政府の秘密主義は08年から廃止

07/04/26 南方週末 馬昌博

 政府は情報公開を表明、政策の透明度が一歩前進。秘密主義廃止か。

 オリンピックが開かれる1年後の08年5月1日より、政府関係の情報公開が開始される。
 都市内の重要建設物についてその概要を知りたいとき、或いは身辺に起こった公共に関する事件の詳細について、或いは商品の検査結果について、これらの疑問があれば政府に質問しその回答を得る権利が明文化される。
 「重要職責とその基本義務」と言う法律だ。 公開する内容は23項目に亘る。ただしここに記されない項目がまだ幾つかある。
 この条例の記者説明会で”保守的な地方政府は対応しない恐れがあるか”という質問に、1年の準備期間があるので大丈夫であろうとの回答があった。
 この法律は1999年に準備が始められたが8年も掛かってやっと陽の目を見ることになった。
 1988年に秘密主義の法律が出来ており、今回は計画経済時代から見ると確然とした時代の差が感じられる。

 秘密主義の法律を変えることに幾つもの抵抗があったと言われている。
 現在の所、秘密主義の法律はそのまま残されているので、両者の整合が問題となるであろう。
 この法律制定に参加した中国人民大学の莫教授はアメリカや日本のやり方を参考にし、その国情にあった方法を採用した、と説明している。
 中国地方政府は、政策変更後それを発表する期限を規定してないが、今後は20日以内に公表することになった。この期間の制限についても3ヶ月まで延ばすべき等の意見が出ていた。
 今後は中央政府が先頭になって地方政府の公開態度を推し進めるであろうと期待される。
 これまでは地方政治について、公開などは役人の考え一つであり、住民の要求する場や権利がなかったが、今後公開を拒否したときは、誰でも訴えることが出来、地方政府が被告となる状態が出現する。これは地方官吏にとって「大きな圧力」となると見られている。

 腐敗した地方政治を治療する最高の薬はそこに「光」を当てることである。この法律制定後は極めて明確な腐敗度の減少が見られるはずだ、と識者は言っている。
 腐敗撲滅の先頭に立っていた「中央紀律委員会」は法律公開制度を強く支持している。紀律委員会の仕事を阻止してきた最大の壁が秘密主義であったからだ。
 前記の教授は、もし地方官吏が認識を改めないと、法律制定後公民によって大量の公務員への訴訟事件が発生するだろうと言っている。
 
 さらにこれまで地方官吏は報道機関に対して情報提供を拒否してきたが、新たな法律の制定後はそれが解決されることも期待される。

 現在は誰もが中国の透明性・開放を要求している。この法律がそれを大きく進めるだろう。
 

********************
訳者注:

 中国の政治が社会主義のまま透明で公開になることを、中国人の誰が信じるでしょうか。
 官吏の不法や腐敗に対して疑問と怒りがあり、地方政府では解決出来ないから大量の訴訟団が北京の直訴村に住み込んでいるのです。

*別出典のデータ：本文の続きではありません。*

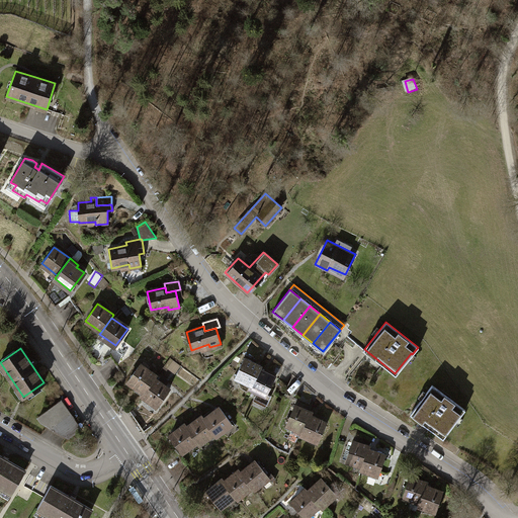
[(170,357),(164,365),(168,368),(173,360),(170,357)]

 来年オリンピックの見学に世界から人々が中国を訪れます。そしてその直訴村を見て社会主義の非科学的・非人間的姿を目に焼き付けて帰ることになります。
 そこで大至急腐敗対策を実現することが必要になっています。

 つまり、公民へのサービスではなく、世界から恥を隠すために、官吏の腐敗対策が必要になり、法律の公開は不可欠になってきているのです。
 このままだと社会主義中国が崩壊するのです。中国大陸の砂漠化が中国を恐怖にさらし、腐敗の進展がまた社会を崩壊寸前に追い込んでいます。
 事実、計画経済時代の秘密主義の法律、(中国の法律が始まったのは80年代です)がそのまま残り、同時に腐敗対策の公開制度も必要だという、社会主義のジレンマ。そこには国民への視点が全く欠けています。根本的に「人権」と言う思想がないのです。これら法律の改正も独裁者の都合での発想で、国民の要求ではないということが気になります。例えば「農民会議」の要求とか法律家団体の要求とか、大衆団体の請求とか、下からの要求が起こっていないことが気になります。大衆の自主的組織が育たない、禁止している社会主義の行方は?、

 これは計画経済時代から見たら「確然とした時代の差が感じられる」という記述が目を引きます。
 時代は正しい方向へ大きく動いてるようです。